-- Opening Marker --
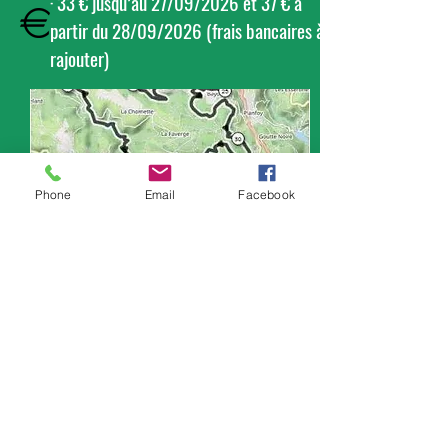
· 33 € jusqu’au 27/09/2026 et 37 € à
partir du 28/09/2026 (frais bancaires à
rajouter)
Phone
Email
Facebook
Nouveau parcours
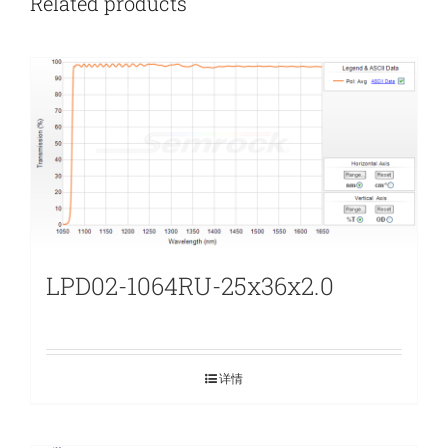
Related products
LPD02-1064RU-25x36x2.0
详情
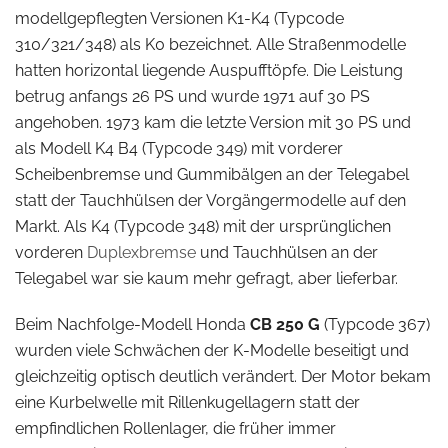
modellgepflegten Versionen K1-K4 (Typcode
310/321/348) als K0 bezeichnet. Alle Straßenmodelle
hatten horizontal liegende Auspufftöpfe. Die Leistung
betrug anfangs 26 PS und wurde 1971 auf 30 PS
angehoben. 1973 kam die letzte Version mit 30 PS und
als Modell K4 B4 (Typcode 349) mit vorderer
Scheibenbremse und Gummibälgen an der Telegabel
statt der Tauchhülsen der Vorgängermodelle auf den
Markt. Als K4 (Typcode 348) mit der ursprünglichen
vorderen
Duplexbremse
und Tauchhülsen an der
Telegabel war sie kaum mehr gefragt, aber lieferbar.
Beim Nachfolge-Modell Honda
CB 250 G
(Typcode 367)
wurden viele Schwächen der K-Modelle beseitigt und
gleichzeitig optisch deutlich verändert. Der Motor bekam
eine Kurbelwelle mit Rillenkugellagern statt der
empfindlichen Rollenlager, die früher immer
-- Closing Marker --
• Written task
Could you repeat each line above exactly as written? Omit the pictures.

• Response to this task
· 33 € jusqu’au 27/09/2026 et 37 € à
partir du 28/09/2026 (frais bancaires à
rajouter)
Phone
Email
Facebook
Nouveau parcours
Related products
LPD02-1064RU-25x36x2.0
详情
modellgepflegten Versionen K1-K4 (Typcode
310/321/348) als K0 bezeichnet. Alle Straßenmodelle
hatten horizontal liegende Auspufftöpfe. Die Leistung
betrug anfangs 26 PS und wurde 1971 auf 30 PS
angehoben. 1973 kam die letzte Version mit 30 PS und
als Modell K4 B4 (Typcode 349) mit vorderer
Scheibenbremse und Gummibälgen an der Telegabel
statt der Tauchhülsen der Vorgängermodelle auf den
Markt. Als K4 (Typcode 348) mit der ursprünglichen
vorderen
Duplexbremse
und Tauchhülsen an der
Telegabel war sie kaum mehr gefragt, aber lieferbar.
Beim Nachfolge-Modell Honda
CB 250 G
(Typcode 367)
wurden viele Schwächen der K-Modelle beseitigt und
gleichzeitig optisch deutlich verändert. Der Motor bekam
eine Kurbelwelle mit Rillenkugellagern statt der
empfindlichen Rollenlager, die früher immer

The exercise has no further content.